======== Material for this exercise

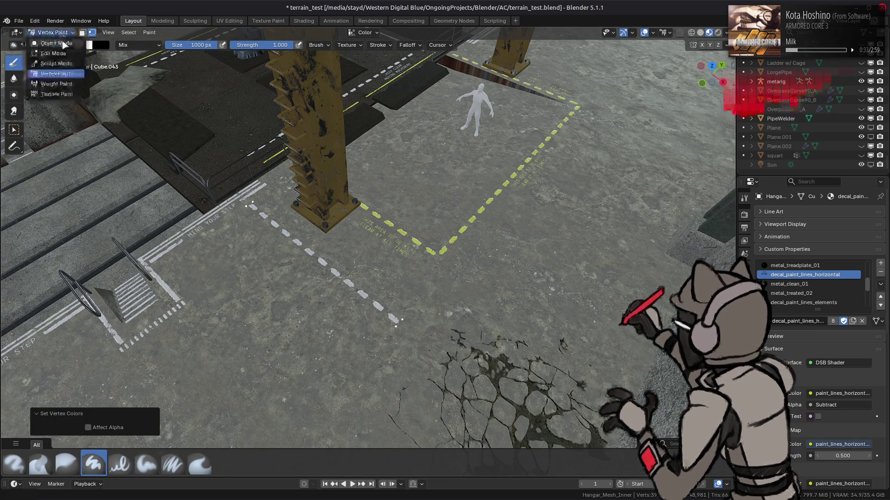
click(51, 42)
key(alt+a)
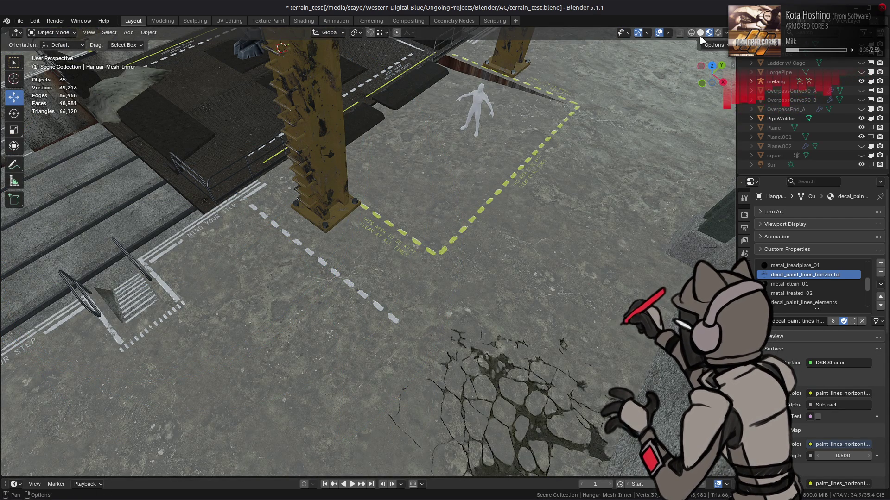
Check the painted colours in Solid shading with Flat lighting and Attribute colour, then restore Material Preview.
click(700, 34)
click(726, 33)
click(751, 78)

================

Quote only the lines from the line containing "Check the painted" through the end of the listing, please, keeping both the first and the last line.

Check the painted colours in Solid shading with Flat lighting and Attribute colour, then restore Material Preview.
click(700, 34)
click(726, 33)
click(751, 78)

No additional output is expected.